Research Roundup - AI vs. Humans: The Future of Explaining Complex Ideas
Ray Fleming
Global AI and Education Industry Leader | Extensive sales & marketing experience | AI solution strategist | Customer centred thinker | Speaker | Media | PR
It's been 3 weeks since the last issue of the newsletter, and yet again, more great insights from researchers around the world into the application of AI in education!
Research of the week
"Is ChatGPT a Better Explainer than My Professor?": Evaluating the Explanation Capabilities of LLMs in Conversation Compared to a Human Baseline
This research is all about seeing how well ChatGPT stacks up against human experts when it comes to explaining tricky concepts in a conversation. They used a dataset from WIRED's "5 Levels" series, where experts break down topics for people with different levels of understanding. They looked at how ChatGPT performed in two different ways, compared to the human responses: Firstly with a standard AI response, and secondly with an AI response that followed specific explanation strategies. What they found was pretty interesting—people generally liked ChatGPT’s standard responses better than the human ones, because they were clearer and got to the point quicker.

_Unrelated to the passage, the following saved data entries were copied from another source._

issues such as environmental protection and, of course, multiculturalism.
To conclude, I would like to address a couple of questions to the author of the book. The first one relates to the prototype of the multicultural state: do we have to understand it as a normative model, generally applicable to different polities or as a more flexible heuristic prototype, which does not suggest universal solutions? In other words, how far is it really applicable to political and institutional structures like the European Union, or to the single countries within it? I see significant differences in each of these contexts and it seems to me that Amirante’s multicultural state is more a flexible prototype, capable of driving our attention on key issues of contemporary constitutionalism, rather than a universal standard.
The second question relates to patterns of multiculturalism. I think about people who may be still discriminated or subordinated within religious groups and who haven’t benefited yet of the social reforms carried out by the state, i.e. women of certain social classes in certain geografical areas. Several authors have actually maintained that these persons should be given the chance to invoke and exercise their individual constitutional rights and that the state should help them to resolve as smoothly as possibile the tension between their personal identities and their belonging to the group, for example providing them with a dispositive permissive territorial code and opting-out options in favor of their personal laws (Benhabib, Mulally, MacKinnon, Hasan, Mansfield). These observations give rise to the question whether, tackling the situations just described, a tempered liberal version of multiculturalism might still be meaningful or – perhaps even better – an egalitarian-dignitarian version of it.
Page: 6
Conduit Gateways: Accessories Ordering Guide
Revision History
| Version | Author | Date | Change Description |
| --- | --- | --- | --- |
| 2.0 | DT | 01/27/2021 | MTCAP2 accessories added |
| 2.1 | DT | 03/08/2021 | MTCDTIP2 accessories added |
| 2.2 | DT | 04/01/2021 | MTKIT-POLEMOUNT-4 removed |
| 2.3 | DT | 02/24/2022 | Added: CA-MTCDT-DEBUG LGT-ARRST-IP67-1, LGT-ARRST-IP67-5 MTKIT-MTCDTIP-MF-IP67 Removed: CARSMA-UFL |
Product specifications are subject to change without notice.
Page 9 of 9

But, when ChatGPT followed specific instructions, it could dive even deeper into the conversation - although many people still preferred the ChatGPT standard response, as it was shorter. Given three descriptions, the human testers preferred the ChatGPT response 5x more often than the human response - and in 60% of cases the human came in last place over the two alternate ChatGPT responses.
The researchers - Grace Li , Milad Alshomary and Smaranda Muresan - are clear that AI it doesn’t completely replace the need for human touch when explaining things, but they argue it has a role to play in making scientific communication better.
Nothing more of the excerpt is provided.